The paper addresses a critical limitation in miniaturized terahertz (THz) detectors: sub‑wavelength metallic electrodes act as resonant antennas that strongly localize and distort the incident THz field, thereby imprinting their own polarization response onto the detector and obscuring the intrinsic material response. Conventional electrode geometries—rod, L‑shaped, and Y‑shaped—exhibit pronounced polarization dependence because of sharp edges and asymmetric layouts that generate “lightning‑rod” field enhancements, especially when the electrode dimensions become comparable to the THz wavelength (2–5 THz).

To eliminate these artifacts, the authors propose an annular (ring‑shaped) electrode architecture. The ring possesses C₄ rotational symmetry, which guarantees identical field distributions for any linear polarization angle, and its smooth, edge‑free contour prevents charge accumulation at terminations. Crucially, the inner (R_in) and outer (R_out) radii can be tuned independently, allowing the resonant frequency of the electrode to be detuned away from the operational band (centered at 2.52 THz in this work). Full‑wave finite‑element simulations on a Si/SiO₂ substrate (300 nm SiO₂) with the electrode modeled as a perfect electric conductor show that increasing R_in while keeping R_out fixed progressively red‑shifts the resonance and narrows the scattering peak. By fixing the ring width (R_out − R_in = 6 µm) and scaling both radii proportionally, the resonance can be shifted below 1 THz, effectively suppressing scattering above 2 THz to <500 µm².

The optimized geometry (R_out = 30 µm, R_in = 26 µm) yields an 8.48‑fold reduction in the mean field enhancement factor (MFEF) compared with a conventional rod electrode of 20 µm × 8 µm. This reduction directly translates into a lower localized electric field at the electrode–active‑layer interface, which is the primary source of polarization‑dependent artifacts.

Experimental validation employed monolayer graphene channels, whose intrinsic response is essentially polarization‑insensitive. Devices were fabricated with either the ring or a rod electrode, and photocurrent measurements under broadband THz illumination confirmed the simulations: the ring‑electrode device exhibited a 6.95‑fold lower photocurrent, indicating that the field localization—and thus the coupling into the graphene channel—has been dramatically suppressed. To further test the impact on polarization sensitivity, the authors patterned graphene into plasmon‑polariton atomic cavities (PPACs) that provide strong, polarization‑independent absorption. With rod electrodes, the PPAC detector displayed a linear polarization ratio (LPR) exceeding 3, evidencing strong electrode‑induced anisotropy. In contrast, the ring‑electrode PPAC reduced the LPR to below 1.4, demonstrating near‑isotropic response.

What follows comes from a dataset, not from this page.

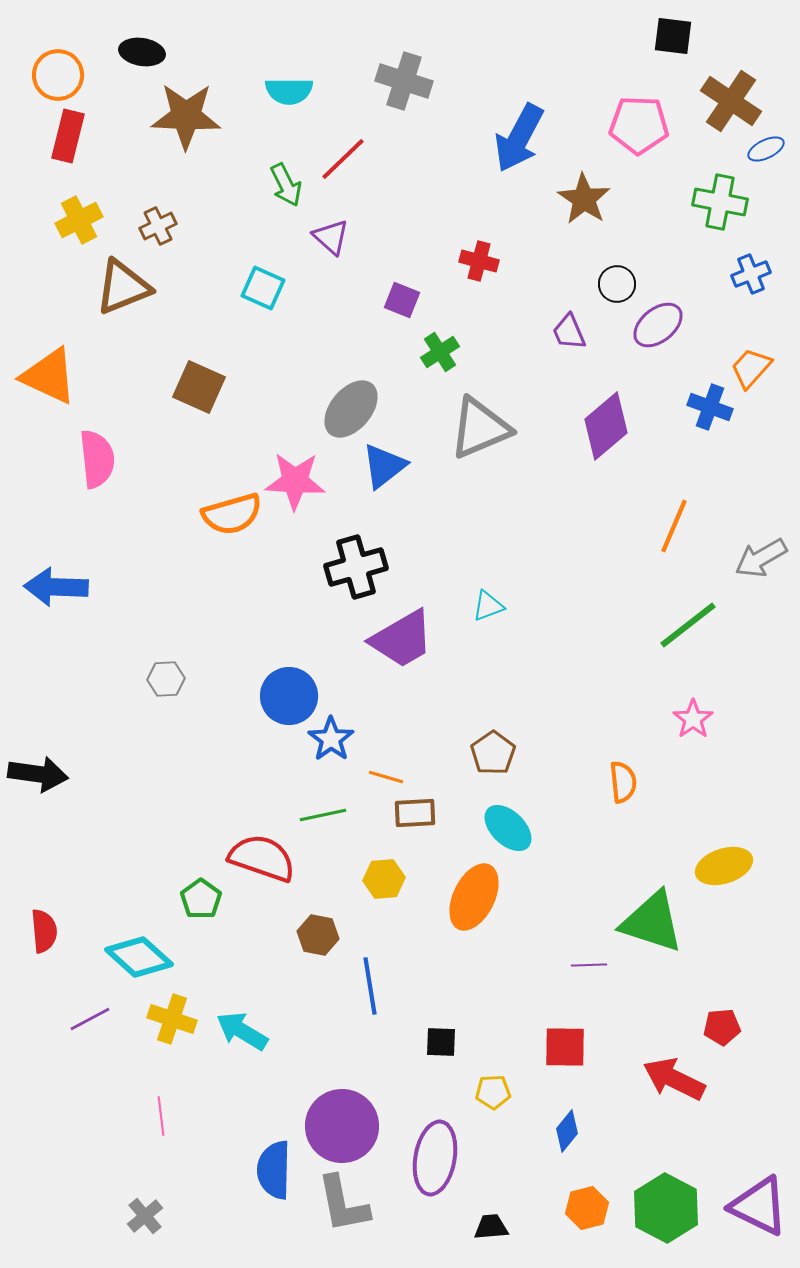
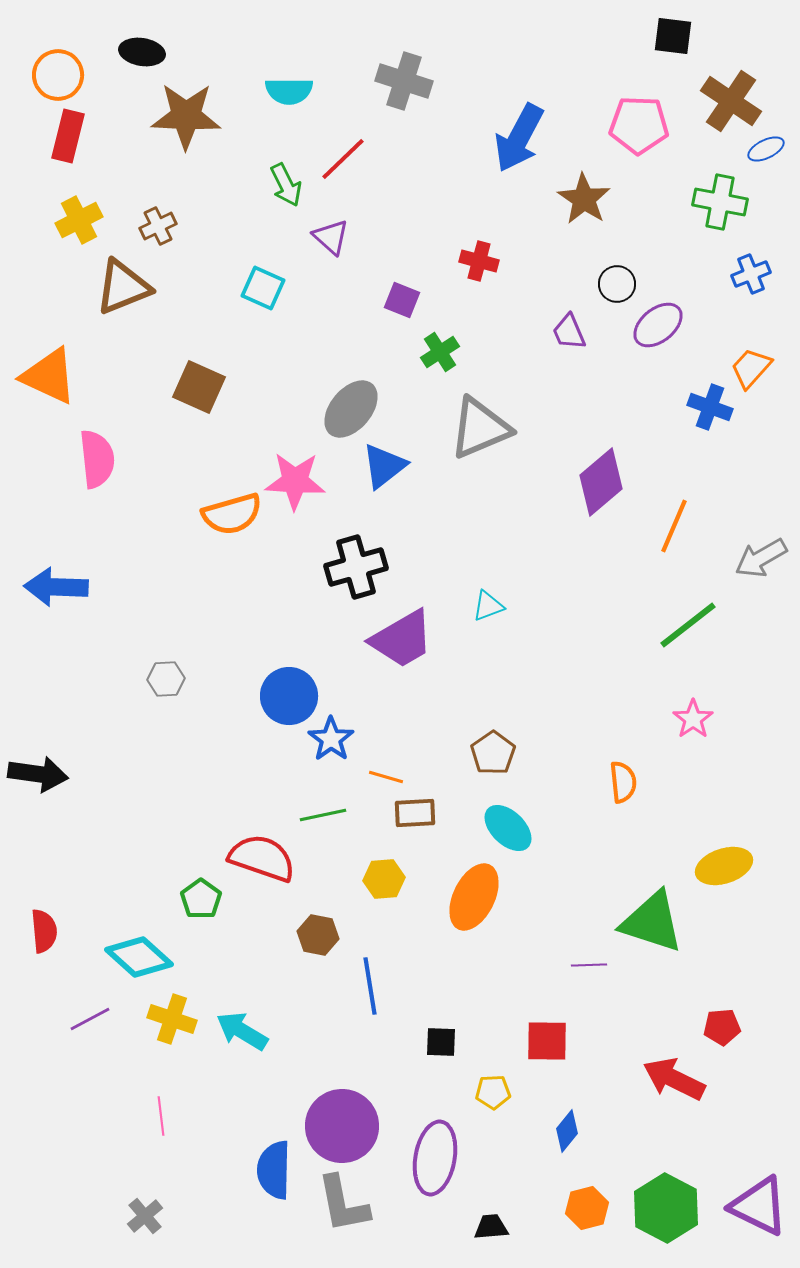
purple diamond at (606, 426): moved 5 px left, 56 px down
red square at (565, 1047): moved 18 px left, 6 px up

Overall, the study establishes that a ring‑shaped electrode, by virtue of its symmetry and dual‑parameter tunability, decouples the detector’s intrinsic response from electrode‑induced artifacts across a broad THz bandwidth. This design enables truly compact THz detectors capable of accurate polarization‑resolved measurements, which are essential for applications such as high‑resolution THz imaging, non‑destructive testing, biomedical diagnostics, and future 6G communication systems that rely on polarization multiplexing. The approach is compatible with standard microfabrication processes and can be readily adapted to other detector materials and frequency ranges.